TH: White’s one of the more experienced heads in this Wallabies team, but which of the new faces might surprise England come Saturday?

SB: I’ll give you two names England fans probably won’t have heard too much about, but they will want to keep an eye on this Saturday. Up front, Rob Valetini has probably been the Wallabies’ best forward this year, or at least is in a neck-and-neck race with skipper Michael Hooper. Valetini was one of the dominant forwards in Super Rugby, yet Dave Rennie told him he wanted to see more “repeat efforts” out of the back-rower and that is exactly what he delivered in the Rugby Championship. For so long the Wallabies have needed a dominant ball-carrier in the mould of a Billy Vunipola [yes, I know Eddie hasn’t picked him] or a Duane Vermeulen, and now they have it in Valetini. Meanwhile at No. 13, Len Ikitau is a player who will only get better over the next few years. He is still finding his feet at Test level, as we saw with a wayward early pass from turnover ball last week in Edinburgh, but he does possess an excellent left boot which sets up a great match-up with Henry Slade. Ikitau’s also boasts a good fend, which allows him to slip his defenders one-on-one on the outside shoulder.

SB: Let’s wait and see if they will change the tale of the tape – but if it plays out like it has done recently, why will England win this Test?

TH: It all depends if England can build on their performance against Tonga last weekend. The pack was dominant, while the backs sparkled with the space allowed. But the Wallabies are a far sterner task. This is a new-look England, but they’re playing with confidence and youthful exuberance. Twickenham was rocking last Saturday, and with an even later kick off, the fans will be in full voice and the players will thrive as a result. Central to this will be the set-piece and discipline: if England can get the ascendancy there, while maintaining their composure, then they’ll win.

TH: There are some familiar faces in the Australia coaching set up in Scott Wisemantel, could his influence help the Wallabies end their winless run against Jones’ England?

SB: Wisemantel’s mark on this Wallabies reinvention has been clear and the team is playing a far more rounded game plan than the “attack at all costs” version of the Cheika era. Wisemantel will also obviously have key intel on a number of England players and can perhaps unlock a few secrets across the squad. But Australia have a couple of huge concerns again this week. The first is the fact they have no Samu Kerevi, the second being concussions and subsequent omissions of tightheads Allan Alaalatoa and Taniela Tupou. Young Waratahs prop Angus Bell is going to be a fine Test front-rower in a few years’ time, but this will be his biggest challenge yet and his assignment follows a week when the Wallabies struggled at scrum time.
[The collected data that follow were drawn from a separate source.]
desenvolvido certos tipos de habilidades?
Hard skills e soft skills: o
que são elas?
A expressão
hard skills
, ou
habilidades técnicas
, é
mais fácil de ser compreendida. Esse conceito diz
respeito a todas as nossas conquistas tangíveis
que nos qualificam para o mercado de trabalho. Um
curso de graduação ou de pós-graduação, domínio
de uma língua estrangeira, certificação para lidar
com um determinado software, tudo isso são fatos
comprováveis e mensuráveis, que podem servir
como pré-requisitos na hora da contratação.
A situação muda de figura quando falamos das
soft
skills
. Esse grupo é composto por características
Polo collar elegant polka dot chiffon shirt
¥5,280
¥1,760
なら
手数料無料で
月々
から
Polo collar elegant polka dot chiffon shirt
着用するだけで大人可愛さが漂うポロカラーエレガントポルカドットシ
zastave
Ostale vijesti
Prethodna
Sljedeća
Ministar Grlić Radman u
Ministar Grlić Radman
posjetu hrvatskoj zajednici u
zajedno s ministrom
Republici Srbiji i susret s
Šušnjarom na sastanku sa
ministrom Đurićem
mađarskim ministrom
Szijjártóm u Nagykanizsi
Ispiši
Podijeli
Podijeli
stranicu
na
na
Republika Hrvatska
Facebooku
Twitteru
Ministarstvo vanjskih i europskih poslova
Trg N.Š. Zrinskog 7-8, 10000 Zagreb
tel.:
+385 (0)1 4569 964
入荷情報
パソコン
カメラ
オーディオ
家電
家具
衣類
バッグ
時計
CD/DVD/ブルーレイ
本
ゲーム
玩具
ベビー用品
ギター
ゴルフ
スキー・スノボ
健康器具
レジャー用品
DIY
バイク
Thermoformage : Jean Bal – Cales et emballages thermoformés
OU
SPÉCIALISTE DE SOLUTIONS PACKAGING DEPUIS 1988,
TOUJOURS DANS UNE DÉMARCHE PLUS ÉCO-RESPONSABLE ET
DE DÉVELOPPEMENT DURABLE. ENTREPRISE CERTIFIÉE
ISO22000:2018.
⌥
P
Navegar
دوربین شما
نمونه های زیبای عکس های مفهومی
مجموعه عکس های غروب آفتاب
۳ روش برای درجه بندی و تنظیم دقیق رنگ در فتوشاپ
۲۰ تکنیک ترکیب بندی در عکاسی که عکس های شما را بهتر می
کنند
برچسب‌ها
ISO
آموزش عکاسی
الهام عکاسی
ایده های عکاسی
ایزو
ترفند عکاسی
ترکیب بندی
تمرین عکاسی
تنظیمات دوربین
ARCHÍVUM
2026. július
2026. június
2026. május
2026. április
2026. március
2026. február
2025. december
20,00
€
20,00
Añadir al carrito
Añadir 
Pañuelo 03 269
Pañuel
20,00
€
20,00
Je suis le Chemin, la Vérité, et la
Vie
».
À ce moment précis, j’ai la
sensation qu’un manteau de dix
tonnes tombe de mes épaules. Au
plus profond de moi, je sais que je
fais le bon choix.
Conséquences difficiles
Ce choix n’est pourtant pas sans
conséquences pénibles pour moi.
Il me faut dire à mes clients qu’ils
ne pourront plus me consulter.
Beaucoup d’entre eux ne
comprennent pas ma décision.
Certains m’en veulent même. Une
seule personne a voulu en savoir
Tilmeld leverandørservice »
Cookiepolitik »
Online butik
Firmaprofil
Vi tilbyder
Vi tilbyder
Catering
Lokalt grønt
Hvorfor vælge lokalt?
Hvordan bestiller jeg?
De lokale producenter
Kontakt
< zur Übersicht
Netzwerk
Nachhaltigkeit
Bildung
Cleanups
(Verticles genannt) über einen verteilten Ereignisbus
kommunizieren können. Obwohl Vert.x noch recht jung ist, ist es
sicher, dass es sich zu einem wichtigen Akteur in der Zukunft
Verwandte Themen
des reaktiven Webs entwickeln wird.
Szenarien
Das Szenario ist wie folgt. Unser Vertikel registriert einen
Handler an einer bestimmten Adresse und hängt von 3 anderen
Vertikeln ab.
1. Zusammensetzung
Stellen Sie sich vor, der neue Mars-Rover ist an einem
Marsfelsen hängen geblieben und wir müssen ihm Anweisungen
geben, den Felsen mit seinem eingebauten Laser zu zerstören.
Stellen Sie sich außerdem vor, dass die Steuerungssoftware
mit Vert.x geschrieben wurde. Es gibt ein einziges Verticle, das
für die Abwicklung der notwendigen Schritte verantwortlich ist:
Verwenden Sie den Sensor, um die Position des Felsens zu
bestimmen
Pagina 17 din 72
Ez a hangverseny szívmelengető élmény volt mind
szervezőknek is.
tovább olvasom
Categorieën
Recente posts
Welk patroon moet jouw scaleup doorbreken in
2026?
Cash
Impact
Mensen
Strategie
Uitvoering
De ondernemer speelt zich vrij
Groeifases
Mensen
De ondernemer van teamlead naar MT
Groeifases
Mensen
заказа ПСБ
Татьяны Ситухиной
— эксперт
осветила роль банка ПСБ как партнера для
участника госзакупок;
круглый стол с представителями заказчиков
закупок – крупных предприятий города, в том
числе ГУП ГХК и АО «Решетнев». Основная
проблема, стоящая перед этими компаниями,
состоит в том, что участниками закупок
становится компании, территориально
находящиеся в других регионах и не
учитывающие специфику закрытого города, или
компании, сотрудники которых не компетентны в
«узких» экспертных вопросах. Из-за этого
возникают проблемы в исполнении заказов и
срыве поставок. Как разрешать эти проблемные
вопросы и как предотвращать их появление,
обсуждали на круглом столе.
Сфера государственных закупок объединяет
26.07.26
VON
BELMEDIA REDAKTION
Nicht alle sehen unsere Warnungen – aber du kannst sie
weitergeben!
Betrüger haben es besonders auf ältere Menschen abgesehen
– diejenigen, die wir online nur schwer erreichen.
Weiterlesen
Thankfully they still have the experience of James Slipper, who switches to the tighthead side, to count on, and the one scrum they did pack with Bell and Slipper last week was actually quite solid. While I think England will win, it won’t be a blowout like their two most recent victories at Twickenham, and of course that World Cup quarterfinal, too. These Wallabies are full of fight and have genuine quality on their bench now [keeping in mind the front-row setbacks], so it won’t at all be a surprise to me if this Test is in the balance with five minutes to play.